*** Opening of Data extract ***

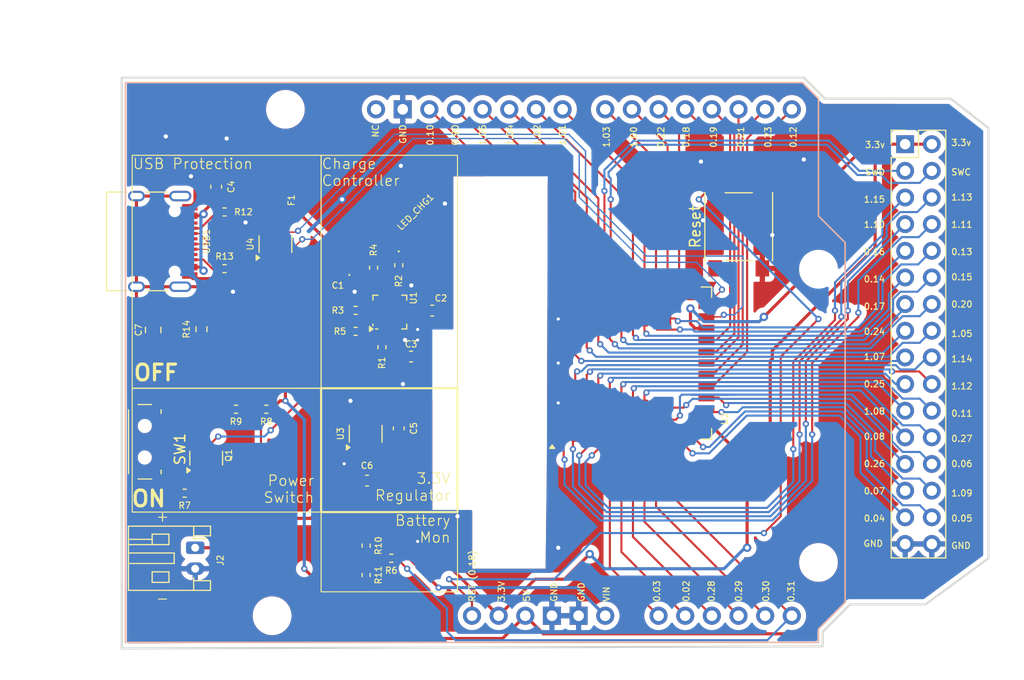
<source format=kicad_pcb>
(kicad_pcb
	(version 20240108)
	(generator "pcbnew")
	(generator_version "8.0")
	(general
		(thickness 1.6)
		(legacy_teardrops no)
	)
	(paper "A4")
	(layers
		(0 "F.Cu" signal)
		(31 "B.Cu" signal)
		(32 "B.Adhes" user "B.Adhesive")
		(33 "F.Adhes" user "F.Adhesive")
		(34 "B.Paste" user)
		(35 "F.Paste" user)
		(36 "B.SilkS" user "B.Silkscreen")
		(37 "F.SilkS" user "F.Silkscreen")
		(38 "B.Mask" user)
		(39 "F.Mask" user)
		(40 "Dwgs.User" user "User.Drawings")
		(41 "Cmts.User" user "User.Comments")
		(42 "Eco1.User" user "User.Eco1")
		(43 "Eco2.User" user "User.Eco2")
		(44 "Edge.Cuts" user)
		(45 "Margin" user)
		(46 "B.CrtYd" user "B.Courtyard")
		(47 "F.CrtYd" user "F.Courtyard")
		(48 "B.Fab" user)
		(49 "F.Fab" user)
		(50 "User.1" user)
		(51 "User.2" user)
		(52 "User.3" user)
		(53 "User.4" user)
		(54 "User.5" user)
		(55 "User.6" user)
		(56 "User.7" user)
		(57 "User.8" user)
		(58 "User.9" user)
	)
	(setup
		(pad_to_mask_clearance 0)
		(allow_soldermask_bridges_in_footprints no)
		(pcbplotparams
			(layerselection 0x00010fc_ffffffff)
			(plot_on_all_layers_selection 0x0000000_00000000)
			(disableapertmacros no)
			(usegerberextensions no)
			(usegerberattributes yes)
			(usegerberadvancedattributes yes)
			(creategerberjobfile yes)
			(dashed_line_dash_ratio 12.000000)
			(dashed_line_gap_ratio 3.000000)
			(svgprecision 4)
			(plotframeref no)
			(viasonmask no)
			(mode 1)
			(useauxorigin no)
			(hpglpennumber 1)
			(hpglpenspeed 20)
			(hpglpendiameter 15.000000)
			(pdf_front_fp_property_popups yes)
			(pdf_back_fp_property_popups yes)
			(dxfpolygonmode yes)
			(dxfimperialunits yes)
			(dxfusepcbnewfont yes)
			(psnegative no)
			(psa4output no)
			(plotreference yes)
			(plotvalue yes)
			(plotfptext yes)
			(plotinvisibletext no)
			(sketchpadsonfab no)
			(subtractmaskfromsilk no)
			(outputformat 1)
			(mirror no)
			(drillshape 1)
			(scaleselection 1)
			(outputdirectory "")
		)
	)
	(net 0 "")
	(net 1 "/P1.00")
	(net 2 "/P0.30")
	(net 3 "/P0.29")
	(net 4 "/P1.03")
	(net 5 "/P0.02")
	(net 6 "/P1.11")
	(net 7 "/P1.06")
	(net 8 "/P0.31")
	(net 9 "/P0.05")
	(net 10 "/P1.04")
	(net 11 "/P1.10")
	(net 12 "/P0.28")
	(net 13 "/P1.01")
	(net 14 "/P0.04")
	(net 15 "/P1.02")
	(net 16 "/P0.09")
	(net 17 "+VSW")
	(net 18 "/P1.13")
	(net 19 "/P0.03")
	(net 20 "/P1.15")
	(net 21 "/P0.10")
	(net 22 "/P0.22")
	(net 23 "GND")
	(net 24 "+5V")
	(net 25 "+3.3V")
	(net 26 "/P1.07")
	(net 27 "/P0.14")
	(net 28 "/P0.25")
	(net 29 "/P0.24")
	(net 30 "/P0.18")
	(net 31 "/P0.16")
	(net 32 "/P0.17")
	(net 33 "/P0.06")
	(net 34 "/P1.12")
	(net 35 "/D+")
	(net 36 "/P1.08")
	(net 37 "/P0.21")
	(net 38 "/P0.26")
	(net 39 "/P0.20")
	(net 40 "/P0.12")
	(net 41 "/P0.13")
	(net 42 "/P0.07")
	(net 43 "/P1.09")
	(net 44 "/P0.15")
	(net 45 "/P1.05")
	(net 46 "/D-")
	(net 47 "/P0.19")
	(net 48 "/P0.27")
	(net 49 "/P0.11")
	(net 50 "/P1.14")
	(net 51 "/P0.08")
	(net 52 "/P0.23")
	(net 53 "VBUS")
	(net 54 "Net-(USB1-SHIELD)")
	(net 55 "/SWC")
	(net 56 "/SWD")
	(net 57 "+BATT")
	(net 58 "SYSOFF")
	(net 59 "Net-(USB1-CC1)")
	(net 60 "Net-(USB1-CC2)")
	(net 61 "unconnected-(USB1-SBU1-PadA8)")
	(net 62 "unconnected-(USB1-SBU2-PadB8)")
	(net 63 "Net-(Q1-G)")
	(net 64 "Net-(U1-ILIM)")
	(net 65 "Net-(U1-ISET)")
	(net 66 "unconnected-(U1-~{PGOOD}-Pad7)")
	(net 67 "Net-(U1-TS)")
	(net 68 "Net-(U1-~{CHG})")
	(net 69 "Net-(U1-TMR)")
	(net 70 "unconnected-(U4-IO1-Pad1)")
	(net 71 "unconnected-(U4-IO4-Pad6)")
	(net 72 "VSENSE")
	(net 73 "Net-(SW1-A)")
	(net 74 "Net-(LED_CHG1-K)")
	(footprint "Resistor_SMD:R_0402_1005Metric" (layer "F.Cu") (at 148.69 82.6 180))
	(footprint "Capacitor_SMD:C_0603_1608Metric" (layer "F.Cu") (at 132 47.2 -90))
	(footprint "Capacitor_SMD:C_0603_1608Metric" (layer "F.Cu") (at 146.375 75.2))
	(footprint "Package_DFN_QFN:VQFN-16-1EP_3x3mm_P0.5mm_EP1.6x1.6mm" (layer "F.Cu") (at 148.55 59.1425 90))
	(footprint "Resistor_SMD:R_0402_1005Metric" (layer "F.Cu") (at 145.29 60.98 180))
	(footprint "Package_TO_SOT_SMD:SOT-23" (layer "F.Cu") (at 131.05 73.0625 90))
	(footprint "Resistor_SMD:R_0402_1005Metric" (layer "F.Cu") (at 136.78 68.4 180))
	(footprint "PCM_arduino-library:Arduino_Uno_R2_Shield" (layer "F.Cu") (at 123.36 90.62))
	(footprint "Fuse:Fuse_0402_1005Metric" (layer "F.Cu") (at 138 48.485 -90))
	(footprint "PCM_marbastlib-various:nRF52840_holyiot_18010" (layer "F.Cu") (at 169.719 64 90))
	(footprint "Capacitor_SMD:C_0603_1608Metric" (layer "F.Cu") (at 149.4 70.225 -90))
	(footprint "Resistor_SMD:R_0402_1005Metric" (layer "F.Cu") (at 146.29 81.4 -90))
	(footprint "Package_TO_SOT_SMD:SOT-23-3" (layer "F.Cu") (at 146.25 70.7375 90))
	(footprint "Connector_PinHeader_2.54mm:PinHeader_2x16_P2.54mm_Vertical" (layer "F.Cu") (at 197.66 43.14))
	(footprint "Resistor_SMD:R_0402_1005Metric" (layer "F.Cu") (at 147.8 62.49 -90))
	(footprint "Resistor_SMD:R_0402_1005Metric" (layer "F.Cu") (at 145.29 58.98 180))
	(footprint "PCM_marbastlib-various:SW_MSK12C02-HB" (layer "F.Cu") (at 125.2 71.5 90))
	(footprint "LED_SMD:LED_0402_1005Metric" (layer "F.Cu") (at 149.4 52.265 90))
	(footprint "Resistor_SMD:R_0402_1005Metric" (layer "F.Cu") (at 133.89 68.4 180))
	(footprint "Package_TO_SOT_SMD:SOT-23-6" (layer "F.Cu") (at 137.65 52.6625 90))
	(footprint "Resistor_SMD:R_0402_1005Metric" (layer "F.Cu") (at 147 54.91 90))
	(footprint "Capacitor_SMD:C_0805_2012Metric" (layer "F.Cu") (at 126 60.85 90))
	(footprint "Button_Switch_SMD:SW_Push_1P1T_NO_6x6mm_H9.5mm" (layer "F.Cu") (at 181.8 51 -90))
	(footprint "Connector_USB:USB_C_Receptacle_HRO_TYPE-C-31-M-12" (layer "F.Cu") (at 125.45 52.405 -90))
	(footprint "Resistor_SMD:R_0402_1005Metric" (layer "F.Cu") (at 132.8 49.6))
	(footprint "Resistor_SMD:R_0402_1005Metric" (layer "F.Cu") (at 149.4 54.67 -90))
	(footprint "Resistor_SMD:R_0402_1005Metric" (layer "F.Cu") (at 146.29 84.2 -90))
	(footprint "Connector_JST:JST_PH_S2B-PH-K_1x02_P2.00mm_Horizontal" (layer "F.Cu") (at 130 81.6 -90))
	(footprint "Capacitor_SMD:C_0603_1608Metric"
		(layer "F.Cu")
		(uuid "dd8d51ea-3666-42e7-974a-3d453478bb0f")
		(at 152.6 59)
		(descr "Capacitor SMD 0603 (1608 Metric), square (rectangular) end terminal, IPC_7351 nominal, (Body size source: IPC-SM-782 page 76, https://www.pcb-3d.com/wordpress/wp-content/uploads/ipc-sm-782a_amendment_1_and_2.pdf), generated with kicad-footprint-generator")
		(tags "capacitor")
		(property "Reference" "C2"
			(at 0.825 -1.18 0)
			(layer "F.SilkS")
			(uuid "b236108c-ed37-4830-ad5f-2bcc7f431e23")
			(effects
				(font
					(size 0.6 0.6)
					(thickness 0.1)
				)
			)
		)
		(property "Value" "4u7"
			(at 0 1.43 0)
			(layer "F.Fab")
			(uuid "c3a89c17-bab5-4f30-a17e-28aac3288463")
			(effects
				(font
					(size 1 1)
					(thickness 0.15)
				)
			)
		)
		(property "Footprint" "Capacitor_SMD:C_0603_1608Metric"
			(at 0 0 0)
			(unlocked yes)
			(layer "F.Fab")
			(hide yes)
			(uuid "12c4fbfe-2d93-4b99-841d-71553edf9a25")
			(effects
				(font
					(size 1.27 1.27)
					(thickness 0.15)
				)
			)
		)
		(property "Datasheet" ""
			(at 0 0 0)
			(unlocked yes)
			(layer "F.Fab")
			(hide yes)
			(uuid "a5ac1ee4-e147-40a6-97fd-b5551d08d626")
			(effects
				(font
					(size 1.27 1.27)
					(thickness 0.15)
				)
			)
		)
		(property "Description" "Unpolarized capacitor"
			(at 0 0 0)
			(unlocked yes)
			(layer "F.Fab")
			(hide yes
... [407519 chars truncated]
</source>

*** Close of Data extract ***
*** Opening of Data extract ***

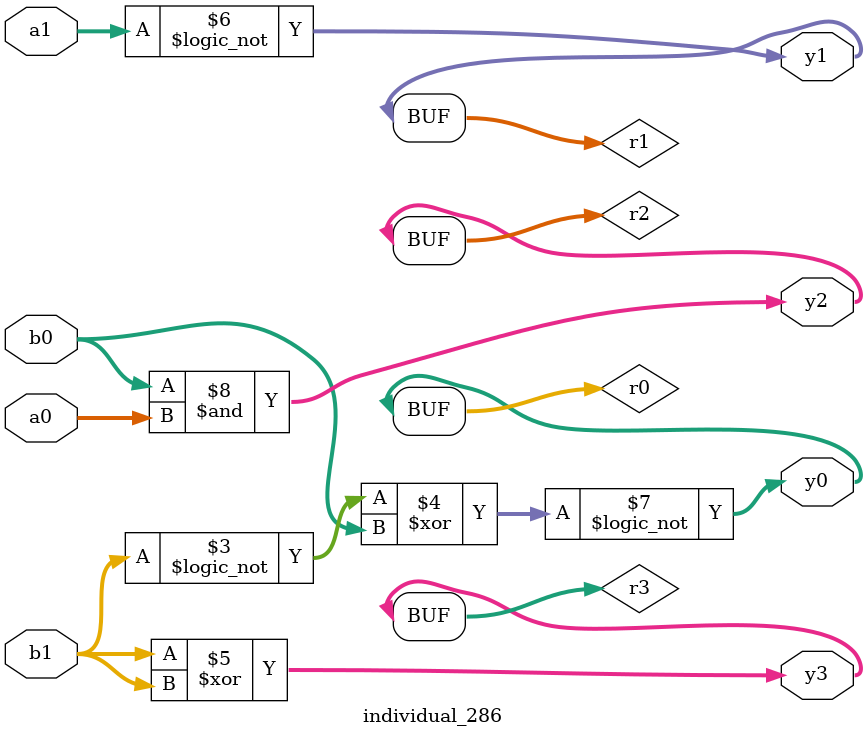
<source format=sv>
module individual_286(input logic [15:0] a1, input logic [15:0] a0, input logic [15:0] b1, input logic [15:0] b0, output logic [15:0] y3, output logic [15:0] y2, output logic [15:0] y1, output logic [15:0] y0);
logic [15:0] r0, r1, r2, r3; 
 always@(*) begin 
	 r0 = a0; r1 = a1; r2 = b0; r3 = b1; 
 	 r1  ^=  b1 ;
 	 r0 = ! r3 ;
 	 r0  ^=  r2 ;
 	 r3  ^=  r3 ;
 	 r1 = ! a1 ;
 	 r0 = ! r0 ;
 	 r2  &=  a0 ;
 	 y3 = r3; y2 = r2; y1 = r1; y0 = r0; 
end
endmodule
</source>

*** Close of Data extract ***

■ Brief ■
Find and copy each line above that includes the string "logic".

■ Answer box ■
module individual_286(input logic [15:0] a1, input logic [15:0] a0, input logic [15:0] b1, input logic [15:0] b0, output logic [15:0] y3, output logic [15:0] y2, output logic [15:0] y1, output logic [15:0] y0);
logic [15:0] r0, r1, r2, r3; 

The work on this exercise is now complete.